Ontario to test guaranteed-income program amid warnings about costs, effectiveness

Ontario to test guaranteed-income program amid warnings about costs, effectiveness

The long-debated idea of a guaranteed minimum annual income for Canadians moves a small step closer to reality this week.

Former Conservative senator Hugh Segal delivers a report this week on how the "basic income pilot" announced in Ontario's February budget might work.

The Ontario government earmarked $25 million this fiscal year to establish a pilot project in the province sometime before April 2017, and appointed Segal in late June as an unpaid special adviser.

In an interview with CBC News, Segal gave some hints about his report, which is expected to be made public in mid-September for three months of public consultations.

He's quick to dismiss suggestions that guaranteed incomes foster laziness.

"For all those good folks on the right … who say that if you pay people to do nothing, they will do nothing, I remind them that 70 per cent of the people who live beneath the poverty line in Ontario … have jobs.

"They just don't earn enough through minimum wage to be above the poverty line," he said.

"So the notion that this is about chocolate, and couches, and popcorn, and watching TV is actually without any substantial basis in fact."

Segal, long an anti-poverty advocate, says any pilot project in Ontario must be in place for at least three years to be able to measure impacts effectively.

Test 2 population groups?

He also suggests two types of pilots could be tested, one in a small community to gauge its effect on the entire population, the other in one part of a larger community to compare its effect against the experience of the rest of the local population.

The Ontario government has indicated the pilot will not eliminate or consolidate existing poverty-reduction programs, but rather be designed as a top-up to such programs to lift its voluntary participants above the poverty line.

Quebec, Alberta and Prince Edward Island in recent years have raised the possibility of minimum-income pilots.
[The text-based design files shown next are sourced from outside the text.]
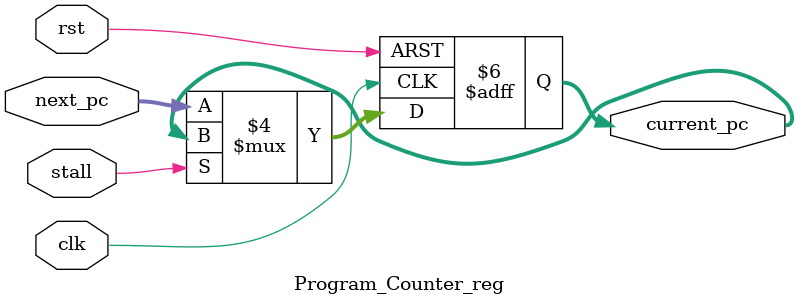
<source format=sv>
module Program_Counter_reg (
    input  logic        clk,
    input  logic        rst,
    input  logic        stall,
    input  logic [31:0] next_pc,
    output logic [31:0] current_pc
);
    always_ff @(posedge clk or posedge rst) begin
        if (rst) begin
            current_pc <= 32'h0;
        end else if (!stall) begin    
            current_pc <= next_pc;
        end else begin
            current_pc <= current_pc;
        end
    end
endmodule

</source>
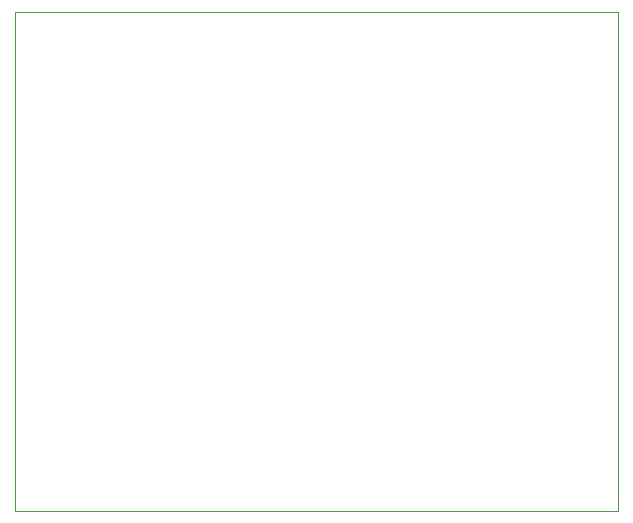
<source format=gbr>
%TF.GenerationSoftware,KiCad,Pcbnew,(6.0.2)*%
%TF.CreationDate,2022-08-16T14:57:48-05:00*%
%TF.ProjectId,REF1300,52454631-3330-4302-9e6b-696361645f70,rev?*%
%TF.SameCoordinates,Original*%
%TF.FileFunction,Profile,NP*%
%FSLAX46Y46*%
G04 Gerber Fmt 4.6, Leading zero omitted, Abs format (unit mm)*
G04 Created by KiCad (PCBNEW (6.0.2)) date 2022-08-16 14:57:48*
%MOMM*%
%LPD*%
G01*
G04 APERTURE LIST*
%TA.AperFunction,Profile*%
%ADD10C,0.002000*%
%TD*%
G04 APERTURE END LIST*
D10*
X171542800Y-120629500D02*
X120512800Y-120629500D01*
X120512800Y-120629500D02*
X120512800Y-78409500D01*
X171542800Y-78409500D02*
X171542800Y-120629500D01*
X120512800Y-78409500D02*
X171542800Y-78409500D01*
M02*

</source>
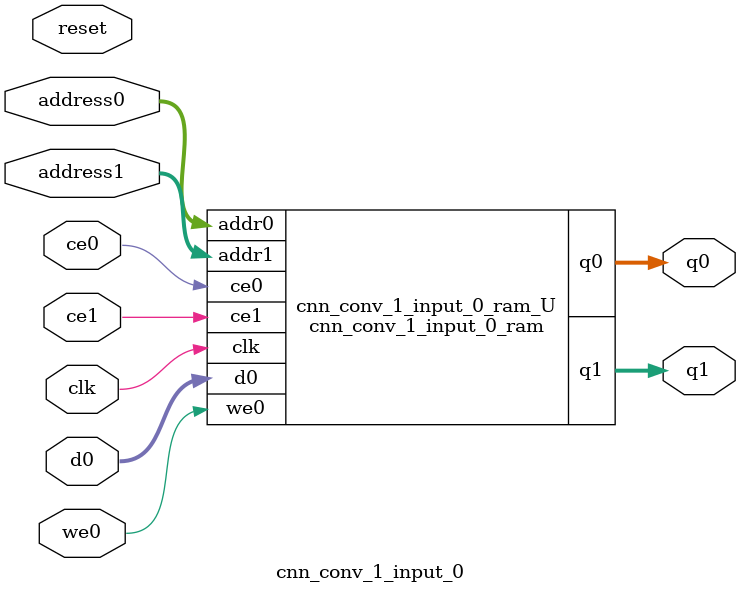
<source format=v>
`timescale 1 ns / 1 ps
module cnn_conv_1_input_0_ram (addr0, ce0, d0, we0, q0, addr1, ce1, q1,  clk);

parameter DWIDTH = 32;
parameter AWIDTH = 10;
parameter MEM_SIZE = 784;

input[AWIDTH-1:0] addr0;
input ce0;
input[DWIDTH-1:0] d0;
input we0;
output reg[DWIDTH-1:0] q0;
input[AWIDTH-1:0] addr1;
input ce1;
output reg[DWIDTH-1:0] q1;
input clk;

(* ram_style = "block" *)reg [DWIDTH-1:0] ram[0:MEM_SIZE-1];




always @(posedge clk)  
begin 
    if (ce0) 
    begin
        if (we0) 
        begin 
            ram[addr0] <= d0; 
        end 
        q0 <= ram[addr0];
    end
end


always @(posedge clk)  
begin 
    if (ce1) 
    begin
        q1 <= ram[addr1];
    end
end


endmodule

`timescale 1 ns / 1 ps
module cnn_conv_1_input_0(
    reset,
    clk,
    address0,
    ce0,
    we0,
    d0,
    q0,
    address1,
    ce1,
    q1);

parameter DataWidth = 32'd32;
parameter AddressRange = 32'd784;
parameter AddressWidth = 32'd10;
input reset;
input clk;
input[AddressWidth - 1:0] address0;
input ce0;
input we0;
input[DataWidth - 1:0] d0;
output[DataWidth - 1:0] q0;
input[AddressWidth - 1:0] address1;
input ce1;
output[DataWidth - 1:0] q1;



cnn_conv_1_input_0_ram cnn_conv_1_input_0_ram_U(
    .clk( clk ),
    .addr0( address0 ),
    .ce0( ce0 ),
    .we0( we0 ),
    .d0( d0 ),
    .q0( q0 ),
    .addr1( address1 ),
    .ce1( ce1 ),
    .q1( q1 ));

endmodule


</source>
And the Liberal Party of Canada at its Winnipeg convention in late May passed a resolution making the concept party policy.

But Ontario will get no direct financial support from the Liberal government, even though Social Development Minister Jean-Yves Duclos, an economist from academia, closely studied the idea of guaranteed-income programs before entering politics.

Duclos' mandate letter makes no mention of the concept, and the government has committed only to providing relevant data to provinces that ask for it.

"There is no plan to establish a federal pilot program," said his spokesman Mathieu Filion, adding: "[Liberal] party policies are taken into consideration by the government but they are not automatically governmental policies."

Most Canadian advocates of such programs point to a federal-provincial experiment in Manitoba, dubbed "Mincome," between 1974 and 1979.

The experiment was conducted in Winnipeg and in the small community of Dauphin, with Ottawa picking up three-quarters of the $17-million budget. About 1,000 families got monthly cheques under the pilot.

A May 31 briefing note to Duclos about guaranteed annual income pilots, written shortly after the Liberals' Winnipeg convention, paints a somewhat less rosy picture than do advocates.

Less rosy

"Based on findings from the MINCOME project in Manitoba … and other GAI (Guaranteed Annual Income) pilots in the United States, it appears the results are mixed," says the heavily censored document, obtained by CBC News under the Access to Information Act.

"While there are poverty reduction impacts, these are sometimes offset by negative labour force participation rates. A GAI can also be very costly and does not necessarily lead to savings by government."

The document also warns about "the difficulty of delivering it to the self-employed, to farmers, and particularly to those who change location or family structure frequently."

On June 5, voters in Switzerland resoundingly rejected a proposal for a relatively generous guaranteed minimum income, but Finland is pressing ahead with a more modest program next year.

An Angus Reid Institute poll this summer also found broad skepticism among Canadians, with almost two-thirds of respondents indicating they would not be willing to pay more taxes to support a program providing $30,000 guaranteed annual income.

Ontario's own proposal is mindful of net costs. The February budget said the proposed pilot would "test whether a basic income would provide a more efficient way of delivering income support, strengthen the attachment to the labour force, and achieve savings in other areas, such as health care and housing supports."

Segal says his forthcoming report will lay out a balanced calculus of risks and benefits. But it's clear he's sold on the idea, having grown up in an impoverished working-class family in Montreal before the advent of universal health care.

"I do remember the debates around the dining room table on a Sunday night, about: Do we pay for the butcher? Or do we pay for the druggist? Or do we pay for the doctor? Or do we pay our rent? Or do we pay our heat? We can pick any two."